Todos los presentes se aproximaron a estudiar el dibujo que aparecía situado bajo la tetilla izquierda del cautivo, y tras señalar con el dedo otro confuso tatuaje que rodeaba el ombligo, «Miti Matái», aventuró:

— Si, tal como imaginamos, aquí, en el ombligo, se encuentra su isla, cabe suponer que en algún punto, al nordeste, existe esa otra isla con un volcán activo que alguna vez, hace por lo menos doce o quince años, estos hombres atacaron. — Agitó la cabeza con un leve gesto de asentimiento para añadir —: No es mucho, pero se trata al menos de una primera pista. Tendríamos que intentar localizar una isla con un volcán en erupción.

— Puede que en estos años ya se haya apagado — le hizo notar Roonuí-Roonuí.

— En efecto — admitió el «Gran Navegante» —. Pero aun así sus habitantes recordarán que mientras permaneció activo unos bárbaros lo asaltaron. Nos serviría de mucho.

Cabría asegurar, por la forma en que les miraba y se agitaba, que, pese a no conocer su idioma, «la bestia» parecía haber comprendido qué era lo que sus captores comentaban, hasta el punto de que Hiro Tavaeárii, cuyos cansados ojos no perdían detalle de cuanto ocurría a su alrededor, lo advirtió de inmediato.

— Se inquieta — dijo —. Creo que vamos por buen camino. ¿A qué distancia puede estar esa isla volcánica de su lugar de origen?

«Miti Matái» meditó unos instantes y por último extendió la mano sobre el pecho del bárbaro, colocándole el pulgar sobre el ombligo.

— Lejos — replicó al fin —. Probablemente en el «Segundo Círculo», si es que en realidad el dibujo del ombligo representa su isla.

— Lo representa — intervino el viejo tatuador que era otro de los que dedicaban largas horas a estudiar el cuerpo del prisionero —. Es una vieja costumbre muy extendida entre los pueblos del noroeste.

— ¿Noroeste? — se sorprendió Hiro Tavaeárii —. ¿Cómo se explica que hayan llegado del noroeste en una época en que sopla siempre el «Mara'amú» del sudeste?
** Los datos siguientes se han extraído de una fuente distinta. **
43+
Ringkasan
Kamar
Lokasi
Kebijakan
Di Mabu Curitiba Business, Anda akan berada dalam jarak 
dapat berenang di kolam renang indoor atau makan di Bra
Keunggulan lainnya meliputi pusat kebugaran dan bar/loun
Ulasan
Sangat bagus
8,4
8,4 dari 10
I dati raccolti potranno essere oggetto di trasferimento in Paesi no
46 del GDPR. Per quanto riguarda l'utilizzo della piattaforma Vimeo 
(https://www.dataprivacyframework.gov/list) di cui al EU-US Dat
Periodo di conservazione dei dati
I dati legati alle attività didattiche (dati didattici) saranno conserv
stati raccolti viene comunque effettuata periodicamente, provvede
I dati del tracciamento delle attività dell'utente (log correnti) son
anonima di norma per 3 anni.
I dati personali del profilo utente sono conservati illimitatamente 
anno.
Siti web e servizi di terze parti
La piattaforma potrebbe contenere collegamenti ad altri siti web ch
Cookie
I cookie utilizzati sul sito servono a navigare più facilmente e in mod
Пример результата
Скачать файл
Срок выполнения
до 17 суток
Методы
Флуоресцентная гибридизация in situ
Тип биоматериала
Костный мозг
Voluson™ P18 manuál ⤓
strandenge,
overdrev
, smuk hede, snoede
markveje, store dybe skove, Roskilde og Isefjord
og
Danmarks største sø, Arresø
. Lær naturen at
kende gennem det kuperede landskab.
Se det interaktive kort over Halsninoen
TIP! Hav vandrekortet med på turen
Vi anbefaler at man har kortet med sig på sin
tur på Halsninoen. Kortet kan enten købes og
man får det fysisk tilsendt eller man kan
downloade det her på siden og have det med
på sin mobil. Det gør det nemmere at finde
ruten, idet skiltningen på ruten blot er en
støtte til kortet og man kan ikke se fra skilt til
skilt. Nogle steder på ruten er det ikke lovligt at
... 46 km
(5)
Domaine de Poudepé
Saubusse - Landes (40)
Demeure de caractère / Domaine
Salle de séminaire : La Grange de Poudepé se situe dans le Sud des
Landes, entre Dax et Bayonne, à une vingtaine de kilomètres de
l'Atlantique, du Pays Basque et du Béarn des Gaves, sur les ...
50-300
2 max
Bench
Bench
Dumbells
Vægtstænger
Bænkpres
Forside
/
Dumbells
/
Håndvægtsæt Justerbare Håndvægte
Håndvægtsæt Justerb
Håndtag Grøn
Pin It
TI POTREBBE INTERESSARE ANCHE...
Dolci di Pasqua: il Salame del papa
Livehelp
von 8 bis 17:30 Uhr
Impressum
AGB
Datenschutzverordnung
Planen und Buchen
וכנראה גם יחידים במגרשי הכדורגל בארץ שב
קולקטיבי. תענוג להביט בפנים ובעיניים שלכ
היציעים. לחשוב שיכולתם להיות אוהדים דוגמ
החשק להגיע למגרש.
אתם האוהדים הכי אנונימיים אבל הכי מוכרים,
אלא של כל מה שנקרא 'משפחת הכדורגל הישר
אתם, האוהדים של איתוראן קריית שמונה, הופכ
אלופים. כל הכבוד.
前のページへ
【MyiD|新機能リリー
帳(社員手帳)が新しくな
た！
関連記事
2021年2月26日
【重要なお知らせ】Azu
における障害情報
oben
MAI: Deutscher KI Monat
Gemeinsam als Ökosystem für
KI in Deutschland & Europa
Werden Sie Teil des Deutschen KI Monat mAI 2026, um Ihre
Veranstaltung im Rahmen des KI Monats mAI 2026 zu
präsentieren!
— Porque deben ser muy astutos — replicó «Miti Matái» cuyo cerebro funcionaba con sorprendente rapidez en todo cuanto se refería a técnicas de navegación —. Probablemente se dejaron llevar por la gran corriente que va hacia el este, para continuar luego remando hacia el sur. Alcanzaron así la ruta del «Mara'amú» que ahora les conduce de vuelta a casa, y a su paso van saqueando cuantas islas encuentran en su camino. — Pareció irse convenciendo a sí mismo de su propia teoría —. No atacan cuando van — concluyó —. Atacan cuando regresan.

— ¡Pero un viaje así requeriría meses…! — le hizo notar Hiro Tavaeárii —. ¡Tal vez años!

— Sin duda se trata de un pueblo de piratas que nunca tiene prisa.

— Eso complicaría terriblemente las cosas — reconoció Roonuí-Roonuí con gesto preocupado —. Dicen que en el «Quinto Círculo», hacia el noroeste, existen miles de islas. ¿Qué posibilidades tenemos de encontrar una entre tantas?

— Si está en el «Quinto Círculo», ninguna — sentenció secamente «Miti Matái» —. Pero aun así, lo intentaremos.

Para los habitantes de Bora Bora, al igual que para la mayoría de los pueblos polinesios, todo aquello que se situase en ese imaginario «Quinto Círculo», era como si se encontrase en realidad más allá de los confines del universo, puesto que su concepción del mundo y las distancias era muy diferente de la que tenían, y aún siguen teniendo, el resto de los pueblos del planeta.

Desde que los asirios, los egipcios y los griegos comenzaron a trazar tímidos mapas de su entorno, el hombre de Europa, Asia y África, y más tarde el de América, se fue haciendo poco a poco una idea del mundo en que vivía, siempre en relación con el resto de ese mundo, que se convertía así en algo inmutable.